■ **Task goal**
Leave out the pictures and retype all the entries below exactly.

── Input data ──

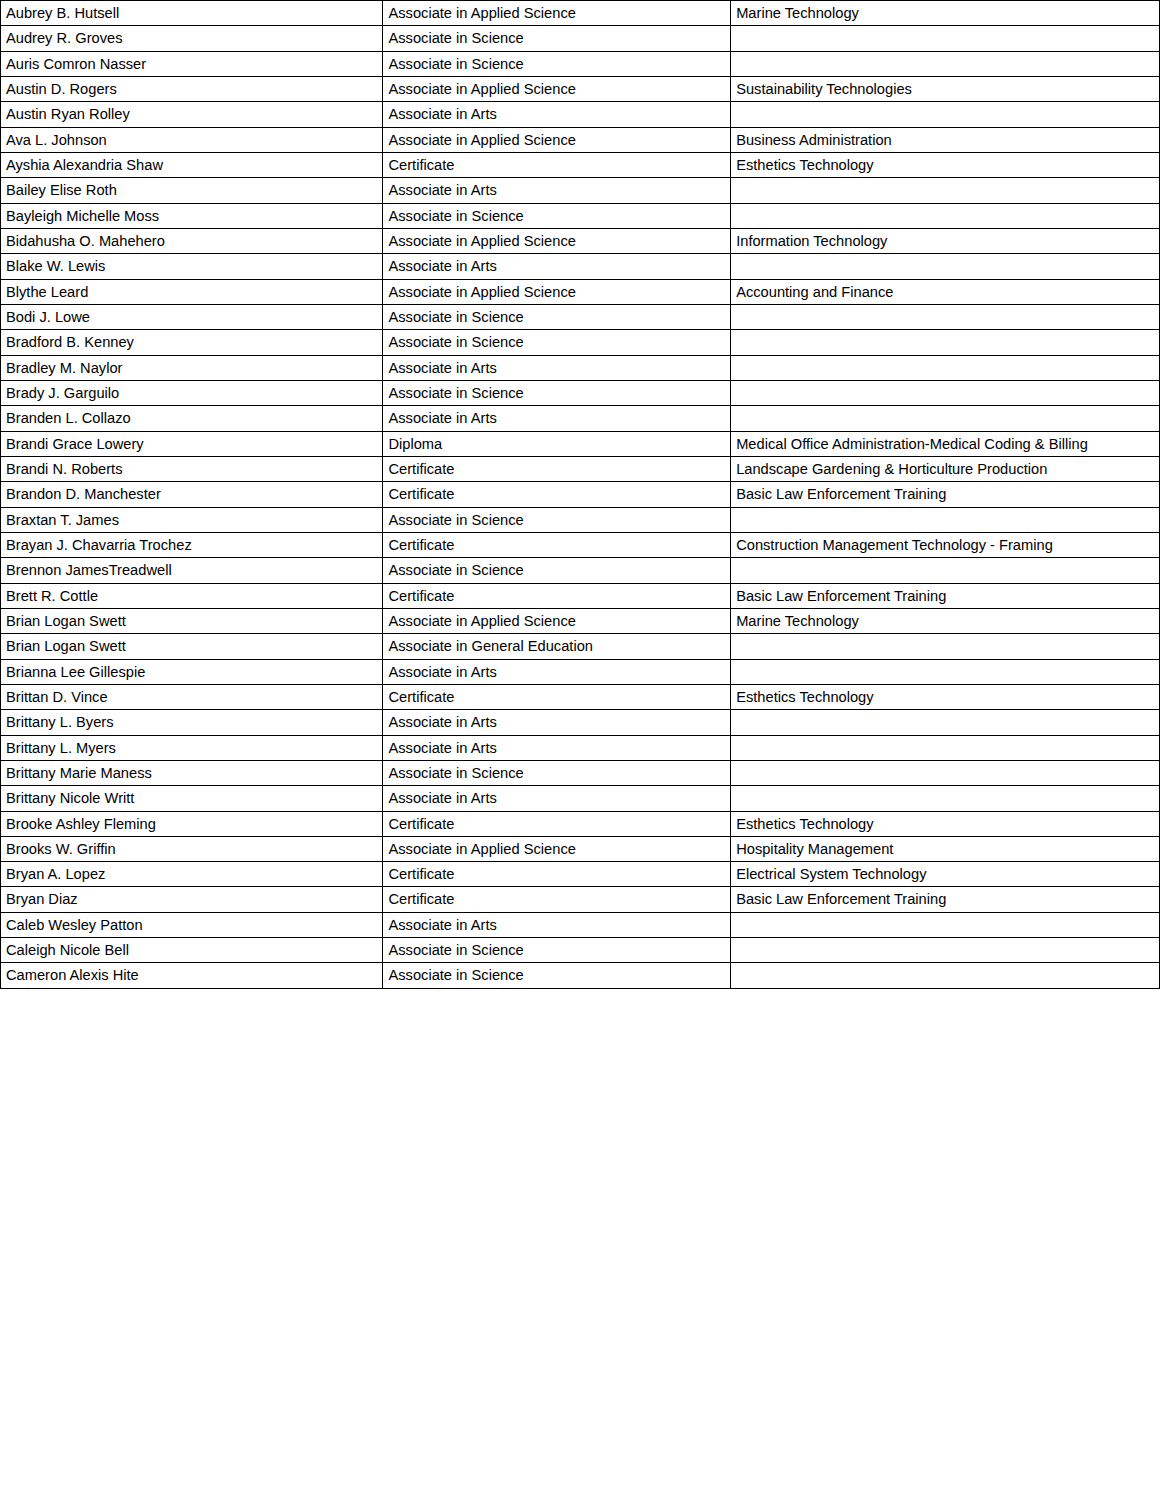| Aubrey B. Hutsell | Associate in Applied Science | Marine Technology |
| Audrey R. Groves | Associate in Science | |
| Auris Comron Nasser | Associate in Science | |
| Austin D. Rogers | Associate in Applied Science | Sustainability Technologies |
| Austin Ryan Rolley | Associate in Arts | |
| Ava L. Johnson | Associate in Applied Science | Business Administration |
| Ayshia Alexandria Shaw | Certificate | Esthetics Technology |
| Bailey Elise Roth | Associate in Arts | |
| Bayleigh Michelle Moss | Associate in Science | |
| Bidahusha O. Mahehero | Associate in Applied Science | Information Technology |
| Blake W. Lewis | Associate in Arts | |
| Blythe Leard | Associate in Applied Science | Accounting and Finance |
| Bodi J. Lowe | Associate in Science | |
| Bradford B. Kenney | Associate in Science | |
| Bradley M. Naylor | Associate in Arts | |
| Brady J. Garguilo | Associate in Science | |
| Branden L. Collazo | Associate in Arts | |
| Brandi Grace Lowery | Diploma | Medical Office Administration-Medical Coding & Billing |
| Brandi N. Roberts | Certificate | Landscape Gardening & Horticulture Production |
| Brandon D. Manchester | Certificate | Basic Law Enforcement Training |
| Braxtan T. James | Associate in Science | |
| Brayan J. Chavarria Trochez | Certificate | Construction Management Technology - Framing |
| Brennon JamesTreadwell | Associate in Science | |
| Brett R. Cottle | Certificate | Basic Law Enforcement Training |
| Brian Logan Swett | Associate in Applied Science | Marine Technology |
| Brian Logan Swett | Associate in General Education | |
| Brianna Lee Gillespie | Associate in Arts | |
| Brittan D. Vince | Certificate | Esthetics Technology |
| Brittany L. Byers | Associate in Arts | |
| Brittany L. Myers | Associate in Arts | |
| Brittany Marie Maness | Associate in Science | |
| Brittany Nicole Writt | Associate in Arts | |
| Brooke Ashley Fleming | Certificate | Esthetics Technology |
| Brooks W. Griffin | Associate in Applied Science | Hospitality Management |
| Bryan A. Lopez | Certificate | Electrical System Technology |
| Bryan Diaz | Certificate | Basic Law Enforcement Training |
| Caleb Wesley Patton | Associate in Arts | |
| Caleigh Nicole Bell | Associate in Science | |
| Cameron Alexis Hite | Associate in Science | |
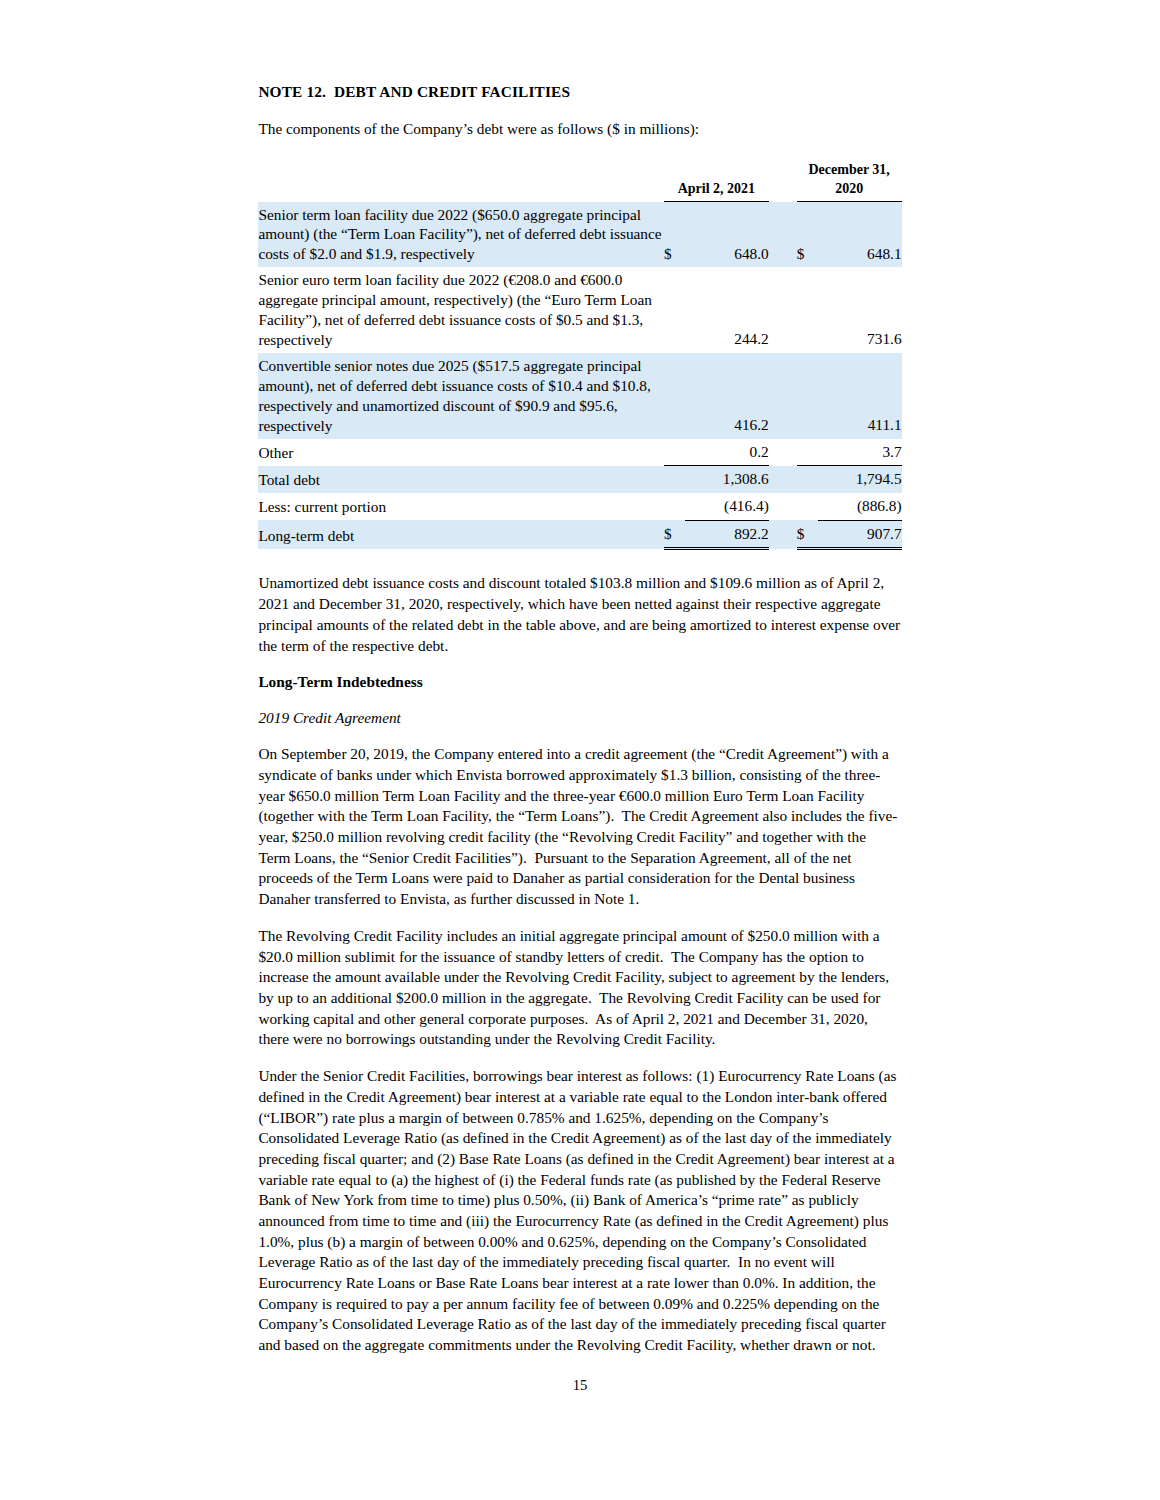NOTE 12. DEBT AND CREDIT FACILITIES
The components of the Company’s debt were as follows ($ in millions):
| | April 2, 2021 | | December 31, 2020 |
| --- | --- | --- | --- |
| Senior term loan facility due 2022 ($650.0 aggregate principal amount) (the “Term Loan Facility”), net of deferred debt issuance costs of $2.0 and $1.9, respectively | $ | 648.0 | | $ | 648.1 |
| Senior euro term loan facility due 2022 (€208.0 and €600.0 aggregate principal amount, respectively) (the “Euro Term Loan Facility”), net of deferred debt issuance costs of $0.5 and $1.3, respectively | | 244.2 | | | 731.6 |
| Convertible senior notes due 2025 ($517.5 aggregate principal amount), net of deferred debt issuance costs of $10.4 and $10.8, respectively and unamortized discount of $90.9 and $95.6, respectively | | 416.2 | | | 411.1 |
| Other | | 0.2 | | | 3.7 |
| Total debt | | 1,308.6 | | | 1,794.5 |
| Less: current portion | | (416.4) | | | (886.8) |
| Long-term debt | $ | 892.2 | | $ | 907.7 |
Unamortized debt issuance costs and discount totaled $103.8 million and $109.6 million as of April 2, 2021 and December 31, 2020, respectively, which have been netted against their respective aggregate principal amounts of the related debt in the table above, and are being amortized to interest expense over the term of the respective debt.
Long-Term Indebtedness
2019 Credit Agreement
On September 20, 2019, the Company entered into a credit agreement (the “Credit Agreement”) with a syndicate of banks under which Envista borrowed approximately $1.3 billion, consisting of the three-year $650.0 million Term Loan Facility and the three-year €600.0 million Euro Term Loan Facility (together with the Term Loan Facility, the “Term Loans”). The Credit Agreement also includes the five-year, $250.0 million revolving credit facility (the “Revolving Credit Facility” and together with the Term Loans, the “Senior Credit Facilities”). Pursuant to the Separation Agreement, all of the net proceeds of the Term Loans were paid to Danaher as partial consideration for the Dental business Danaher transferred to Envista, as further discussed in Note 1.
The Revolving Credit Facility includes an initial aggregate principal amount of $250.0 million with a $20.0 million sublimit for the issuance of standby letters of credit. The Company has the option to increase the amount available under the Revolving Credit Facility, subject to agreement by the lenders, by up to an additional $200.0 million in the aggregate. The Revolving Credit Facility can be used for working capital and other general corporate purposes. As of April 2, 2021 and December 31, 2020, there were no borrowings outstanding under the Revolving Credit Facility.
Under the Senior Credit Facilities, borrowings bear interest as follows: (1) Eurocurrency Rate Loans (as defined in the Credit Agreement) bear interest at a variable rate equal to the London inter-bank offered (“LIBOR”) rate plus a margin of between 0.785% and 1.625%, depending on the Company’s Consolidated Leverage Ratio (as defined in the Credit Agreement) as of the last day of the immediately preceding fiscal quarter; and (2) Base Rate Loans (as defined in the Credit Agreement) bear interest at a variable rate equal to (a) the highest of (i) the Federal funds rate (as published by the Federal Reserve Bank of New York from time to time) plus 0.50%, (ii) Bank of America’s “prime rate” as publicly announced from time to time and (iii) the Eurocurrency Rate (as defined in the Credit Agreement) plus 1.0%, plus (b) a margin of between 0.00% and 0.625%, depending on the Company’s Consolidated Leverage Ratio as of the last day of the immediately preceding fiscal quarter. In no event will Eurocurrency Rate Loans or Base Rate Loans bear interest at a rate lower than 0.0%. In addition, the Company is required to pay a per annum facility fee of between 0.09% and 0.225% depending on the Company’s Consolidated Leverage Ratio as of the last day of the immediately preceding fiscal quarter and based on the aggregate commitments under the Revolving Credit Facility, whether drawn or not.
15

───

■ **Answer to the exercise**
| Aubrey B. Hutsell | Associate in Applied Science | Marine Technology |
| Audrey R. Groves | Associate in Science | |
| Auris Comron Nasser | Associate in Science | |
| Austin D. Rogers | Associate in Applied Science | Sustainability Technologies |
| Austin Ryan Rolley | Associate in Arts | |
| Ava L. Johnson | Associate in Applied Science | Business Administration |
| Ayshia Alexandria Shaw | Certificate | Esthetics Technology |
| Bailey Elise Roth | Associate in Arts | |
| Bayleigh Michelle Moss | Associate in Science | |
| Bidahusha O. Mahehero | Associate in Applied Science | Information Technology |
| Blake W. Lewis | Associate in Arts | |
| Blythe Leard | Associate in Applied Science | Accounting and Finance |
| Bodi J. Lowe | Associate in Science | |
| Bradford B. Kenney | Associate in Science | |
| Bradley M. Naylor | Associate in Arts | |
| Brady J. Garguilo | Associate in Science | |
| Branden L. Collazo | Associate in Arts | |
| Brandi Grace Lowery | Diploma | Medical Office Administration-Medical Coding & Billing |
| Brandi N. Roberts | Certificate | Landscape Gardening & Horticulture Production |
| Brandon D. Manchester | Certificate | Basic Law Enforcement Training |
| Braxtan T. James | Associate in Science | |
| Brayan J. Chavarria Trochez | Certificate | Construction Management Technology - Framing |
| Brennon JamesTreadwell | Associate in Science | |
| Brett R. Cottle | Certificate | Basic Law Enforcement Training |
| Brian Logan Swett | Associate in Applied Science | Marine Technology |
| Brian Logan Swett | Associate in General Education | |
| Brianna Lee Gillespie | Associate in Arts | |
| Brittan D. Vince | Certificate | Esthetics Technology |
| Brittany L. Byers | Associate in Arts | |
| Brittany L. Myers | Associate in Arts | |
| Brittany Marie Maness | Associate in Science | |
| Brittany Nicole Writt | Associate in Arts | |
| Brooke Ashley Fleming | Certificate | Esthetics Technology |
| Brooks W. Griffin | Associate in Applied Science | Hospitality Management |
| Bryan A. Lopez | Certificate | Electrical System Technology |
| Bryan Diaz | Certificate | Basic Law Enforcement Training |
| Caleb Wesley Patton | Associate in Arts | |
| Caleigh Nicole Bell | Associate in Science | |
| Cameron Alexis Hite | Associate in Science | |
NOTE 12. DEBT AND CREDIT FACILITIES
The components of the Company’s debt were as follows ($ in millions):
| | April 2, 2021 | | December 31, 2020 |
| --- | --- | --- | --- |
| Senior term loan facility due 2022 ($650.0 aggregate principal amount) (the “Term Loan Facility”), net of deferred debt issuance costs of $2.0 and $1.9, respectively | $ | 648.0 | | $ | 648.1 |
| Senior euro term loan facility due 2022 (€208.0 and €600.0 aggregate principal amount, respectively) (the “Euro Term Loan Facility”), net of deferred debt issuance costs of $0.5 and $1.3, respectively | | 244.2 | | | 731.6 |
| Convertible senior notes due 2025 ($517.5 aggregate principal amount), net of deferred debt issuance costs of $10.4 and $10.8, respectively and unamortized discount of $90.9 and $95.6, respectively | | 416.2 | | | 411.1 |
| Other | | 0.2 | | | 3.7 |
| Total debt | | 1,308.6 | | | 1,794.5 |
| Less: current portion | | (416.4) | | | (886.8) |
| Long-term debt | $ | 892.2 | | $ | 907.7 |
Unamortized debt issuance costs and discount totaled $103.8 million and $109.6 million as of April 2, 2021 and December 31, 2020, respectively, which have been netted against their respective aggregate principal amounts of the related debt in the table above, and are being amortized to interest expense over the term of the respective debt.
Long-Term Indebtedness
2019 Credit Agreement
On September 20, 2019, the Company entered into a credit agreement (the “Credit Agreement”) with a syndicate of banks under which Envista borrowed approximately $1.3 billion, consisting of the three-year $650.0 million Term Loan Facility and the three-year €600.0 million Euro Term Loan Facility (together with the Term Loan Facility, the “Term Loans”). The Credit Agreement also includes the five-year, $250.0 million revolving credit facility (the “Revolving Credit Facility” and together with the Term Loans, the “Senior Credit Facilities”). Pursuant to the Separation Agreement, all of the net proceeds of the Term Loans were paid to Danaher as partial consideration for the Dental business Danaher transferred to Envista, as further discussed in Note 1.
The Revolving Credit Facility includes an initial aggregate principal amount of $250.0 million with a $20.0 million sublimit for the issuance of standby letters of credit. The Company has the option to increase the amount available under the Revolving Credit Facility, subject to agreement by the lenders, by up to an additional $200.0 million in the aggregate. The Revolving Credit Facility can be used for working capital and other general corporate purposes. As of April 2, 2021 and December 31, 2020, there were no borrowings outstanding under the Revolving Credit Facility.
Under the Senior Credit Facilities, borrowings bear interest as follows: (1) Eurocurrency Rate Loans (as defined in the Credit Agreement) bear interest at a variable rate equal to the London inter-bank offered (“LIBOR”) rate plus a margin of between 0.785% and 1.625%, depending on the Company’s Consolidated Leverage Ratio (as defined in the Credit Agreement) as of the last day of the immediately preceding fiscal quarter; and (2) Base Rate Loans (as defined in the Credit Agreement) bear interest at a variable rate equal to (a) the highest of (i) the Federal funds rate (as published by the Federal Reserve Bank of New York from time to time) plus 0.50%, (ii) Bank of America’s “prime rate” as publicly announced from time to time and (iii) the Eurocurrency Rate (as defined in the Credit Agreement) plus 1.0%, plus (b) a margin of between 0.00% and 0.625%, depending on the Company’s Consolidated Leverage Ratio as of the last day of the immediately preceding fiscal quarter. In no event will Eurocurrency Rate Loans or Base Rate Loans bear interest at a rate lower than 0.0%. In addition, the Company is required to pay a per annum facility fee of between 0.09% and 0.225% depending on the Company’s Consolidated Leverage Ratio as of the last day of the immediately preceding fiscal quarter and based on the aggregate commitments under the Revolving Credit Facility, whether drawn or not.
15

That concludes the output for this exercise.